Personally, I think if women are to breastfeed successfully, there needs to be more support — right from the beginning. Breastfeeding is one of the hardest things I’ve ever had to do. Compared to it, labour and delivery were a dream, and yet that’s what my prenatal classes focused on: breathing techniques I never used and birthing positions I couldn’t try because I was hooked up to an IV. But there was little said about the fact that breastfeeding a baby is not easy, it doesn’t necessarily come naturally and that there are resources for moms, yet they’re not always easy to find.
There should also be an acknowledgement that some women may not be able to, or simply choose not to, nurse their babies — and that that’s okay. I’m grateful for the very existence of the breastfeeding clinic I went to, and yet the pressure they put on me to keep at it was intense. When I asked about giving my breasts a break with the occasional bottle, I was met with disapproval and dire warnings of nipple confusion. On my last visit, I sat topless in a room while four women (three lactation consultants and one pediatrician) poked at my breasts and tried to help me feed my daughter without pain. None of them told me it was okay if it didn’t work out, or that I’d done my best but maybe it wasn’t meant to be. Instead, I was told it was fine that my daughter was spitting up blood from nursing on my damaged nipples, and that the main thing was that she was getting breast milk.

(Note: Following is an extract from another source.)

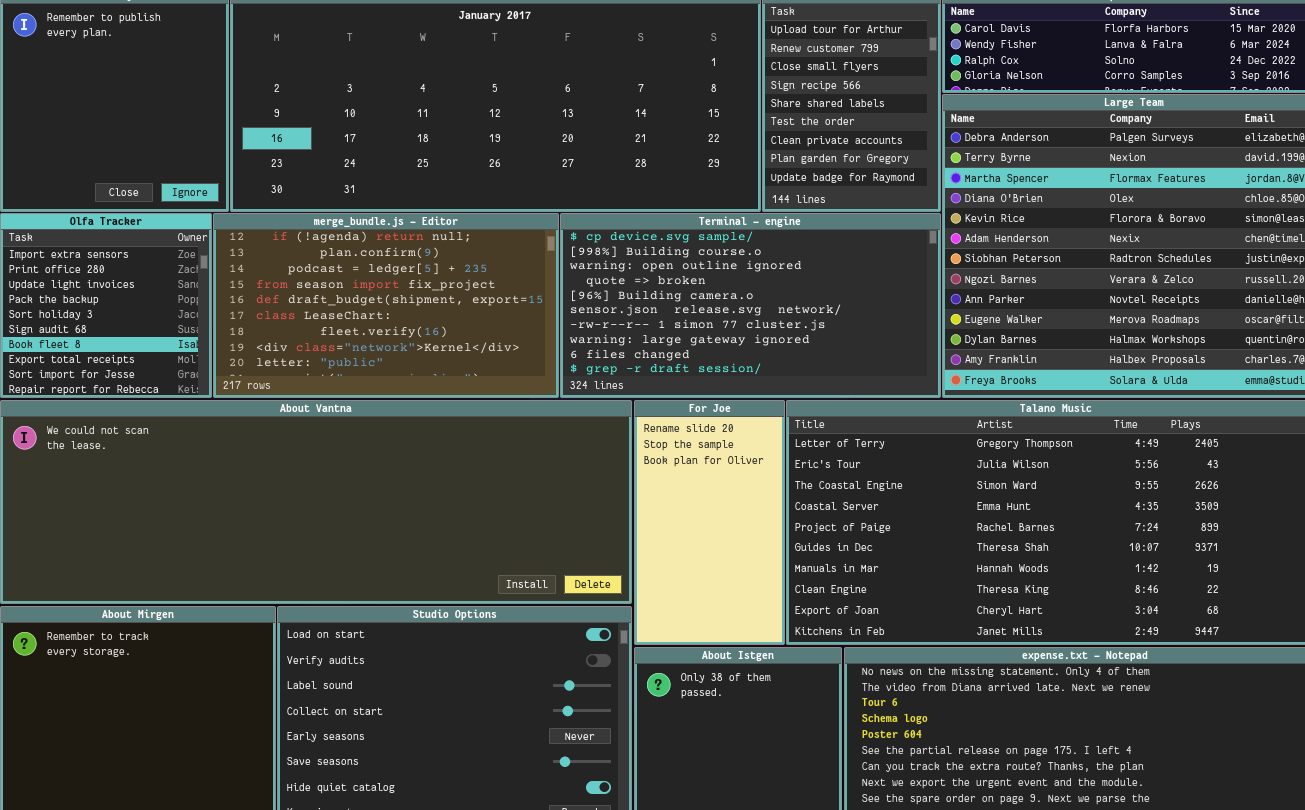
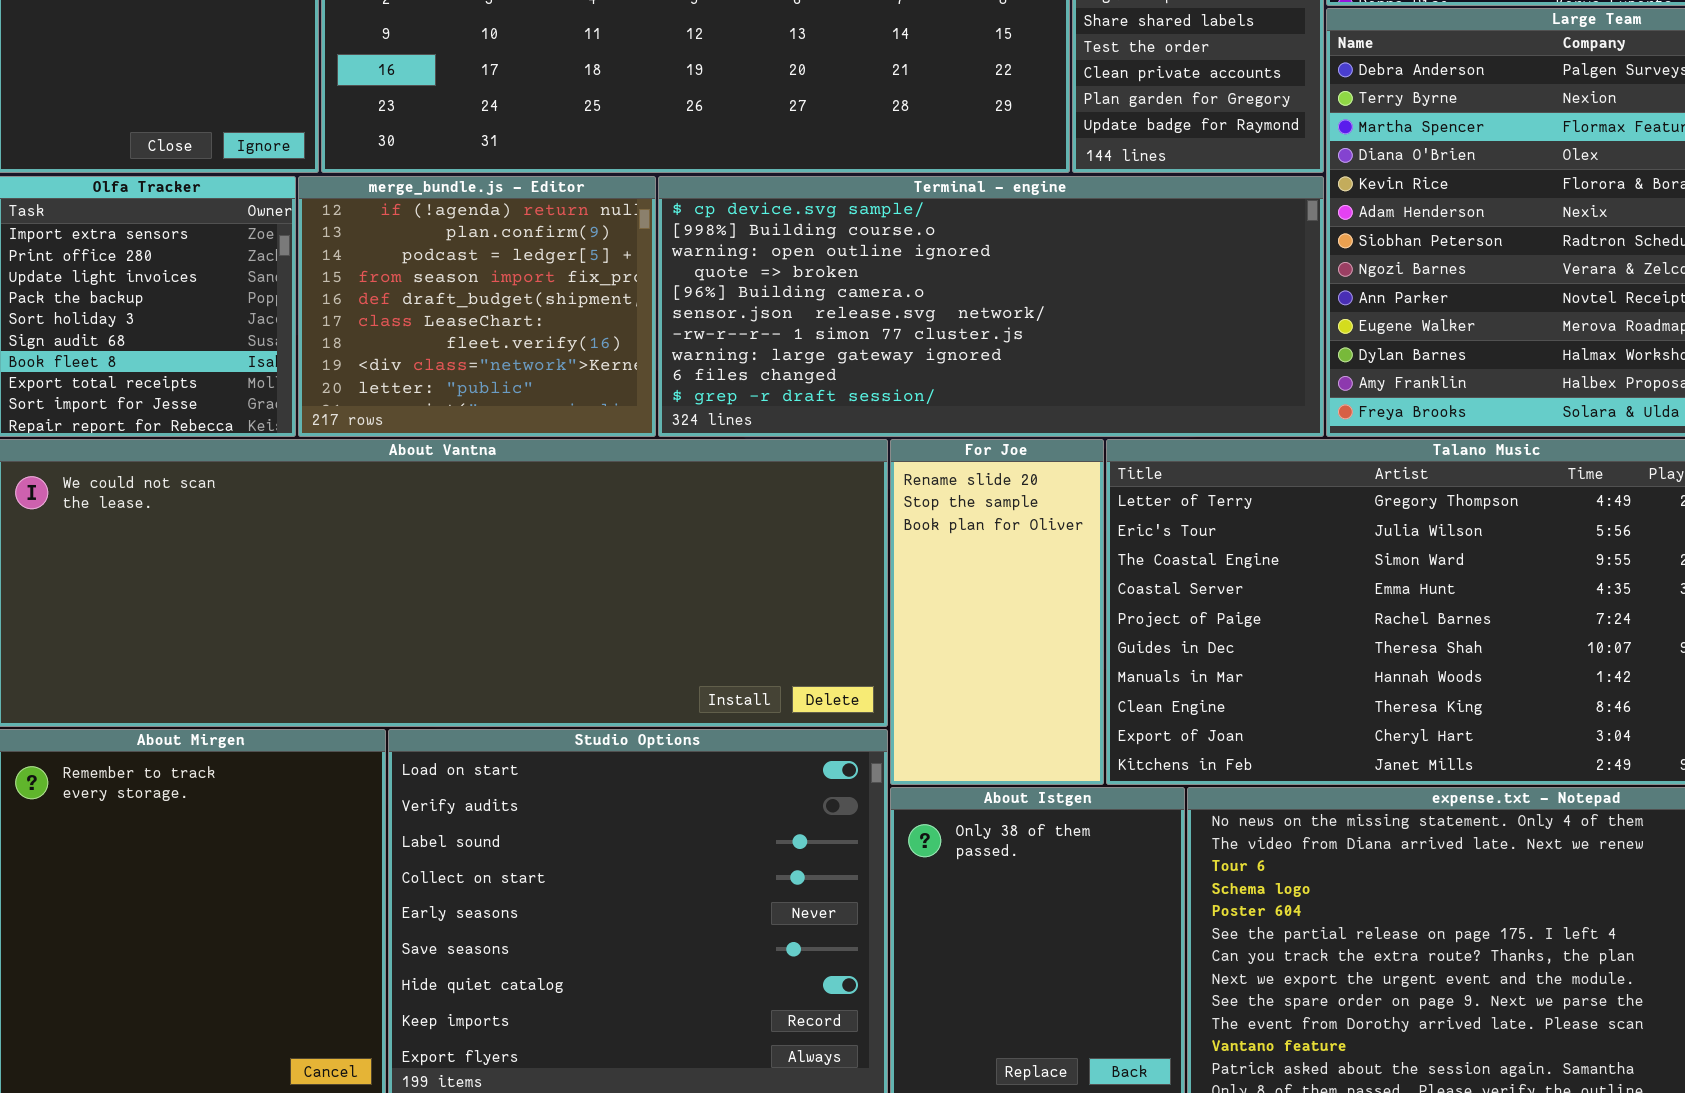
merge_bundle.js - Editor: [213,213,559,398] -> [298,176,656,437], resized
Terminal - engine: [560,213,941,398] -> [658,176,1324,437], resized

The only reassurance I received was from my own pediatrician (who wanted me to supplement with formula from the beginning when it was clear that I was in agony and my daughter wasn’t gaining weight), and from my favourite parenting book: The New Basics: A-to-Z Baby & Child Care for the Modern Parent (William Morrow) by Dr. Michel Cohen. It was there that I read, for the first time that “formula is not poison.”
Yet it’s only when I share my story with (most) other mothers that I feel like less of a failure. At least half of the moms I’ve met in the past few years ended up at the very same breastfeeding clinic I did. Some persevered, and some didn’t. But of those who switched to formula, only one mom that I know of did it without looking back, secure in the knowledge that she was doing what was best for her and her baby.
I do realize now that switching to formula was necessary — both for me, and for my daughter. When I gave Maggie that first bottle, it was the first time the two of us didn’t cry our way through the feeding and it was the first time I actually relaxed and felt the way a mother is supposed to feel when holding her newborn. My experience taught me that it should be up to a mother to decide what is best for her body — and for her baby.
Now when I see other mothers breastfeeding and feel a pang of guilt, I try to remember that no matter what anyone else says or thinks, I am a good mom. I did everything I could to make it work but, for us, breast just was not best. And I am thankful to report that both my breastfed and formula-fed children are thriving. In fact, you can’t even tell by looking at them which one is which.
Sydney Loney is a Toronto writer who, as her mother likes to point out, was formula- fed and turned out just fine.